Рита потихоньку оттаивала, мягчела, становилась прежней, привычной. С удивлением стала замечать заинтересованные взгляды мужчин, которых как раз и подкупало абсолютное, с Риткиной стороны, равнодушие к ним. А ее затаенная грусть в глубоких глазах цвета горького шоколада иных просто сводила с ума: так им, сильным, хотелось защитить ее, слабую, хрупкую, нежную, согреть хотелось. Желательно в объятьях…
Желающих «объять» было немало. Да и не удивительно, Маргоша по природе своей – открытый, добрый, немножко наивный и очень искренний, солнечный человечек, легко идущий на контакт. Она – неисправимый романтик – уверена, что хорошее, доброе, «пушистое» есть в любом человеке. Ну, или почти в любом. «Ритка, ну нельзя быть такой безоглядно доверчивой! – предостерегала я подругу. – Ты слишком открыта! Так и обидеть могут!»

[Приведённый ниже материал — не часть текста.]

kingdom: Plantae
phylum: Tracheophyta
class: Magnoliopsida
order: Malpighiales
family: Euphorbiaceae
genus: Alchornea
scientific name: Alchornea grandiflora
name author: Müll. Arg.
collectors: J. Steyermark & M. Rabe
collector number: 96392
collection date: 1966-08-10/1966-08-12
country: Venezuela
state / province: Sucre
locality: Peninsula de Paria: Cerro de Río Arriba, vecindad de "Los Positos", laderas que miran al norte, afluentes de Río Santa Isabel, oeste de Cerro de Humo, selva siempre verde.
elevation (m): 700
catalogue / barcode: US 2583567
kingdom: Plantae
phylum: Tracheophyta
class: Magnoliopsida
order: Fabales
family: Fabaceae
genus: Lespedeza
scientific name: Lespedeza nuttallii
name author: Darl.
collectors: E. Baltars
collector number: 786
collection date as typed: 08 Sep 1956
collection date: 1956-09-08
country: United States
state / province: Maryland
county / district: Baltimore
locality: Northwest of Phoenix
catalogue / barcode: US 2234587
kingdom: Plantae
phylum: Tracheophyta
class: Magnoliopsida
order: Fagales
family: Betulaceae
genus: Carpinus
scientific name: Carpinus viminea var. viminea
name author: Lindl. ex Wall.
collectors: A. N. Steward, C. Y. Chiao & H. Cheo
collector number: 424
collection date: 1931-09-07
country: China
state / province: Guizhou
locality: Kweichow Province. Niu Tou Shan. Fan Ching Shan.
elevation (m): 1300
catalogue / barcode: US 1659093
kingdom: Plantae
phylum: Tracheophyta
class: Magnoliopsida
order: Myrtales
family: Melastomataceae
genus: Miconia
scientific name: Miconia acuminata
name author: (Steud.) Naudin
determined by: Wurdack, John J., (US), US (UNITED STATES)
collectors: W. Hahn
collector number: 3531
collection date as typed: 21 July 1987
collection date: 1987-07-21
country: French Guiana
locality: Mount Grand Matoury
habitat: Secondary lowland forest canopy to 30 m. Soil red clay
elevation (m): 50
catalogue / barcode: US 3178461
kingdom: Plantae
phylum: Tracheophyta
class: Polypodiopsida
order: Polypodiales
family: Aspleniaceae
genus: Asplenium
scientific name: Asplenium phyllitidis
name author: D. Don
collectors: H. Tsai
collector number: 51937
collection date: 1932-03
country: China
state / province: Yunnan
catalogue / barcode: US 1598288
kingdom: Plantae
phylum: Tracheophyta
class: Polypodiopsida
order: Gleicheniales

И точно, всякие встречались типы. Некоторые в ответ на Ритины «археологические раскопки» в них «белого и пушистого» отвечали благосклонностью. Другие – чуточку снисходительно. Относились к ней будто старшие товарищи к наивному, «зеленому», романтически настроенному ученику. Мы, мол, про жизнь всё давно знаем и тебе, так и быть, растолкуем, что и как. На самом деле это она была изначально, по-женски, мудрой, проницательной и, главное, умеющей прощать. Но добродушно позволяла другим ощущать себя умнее и значительнее.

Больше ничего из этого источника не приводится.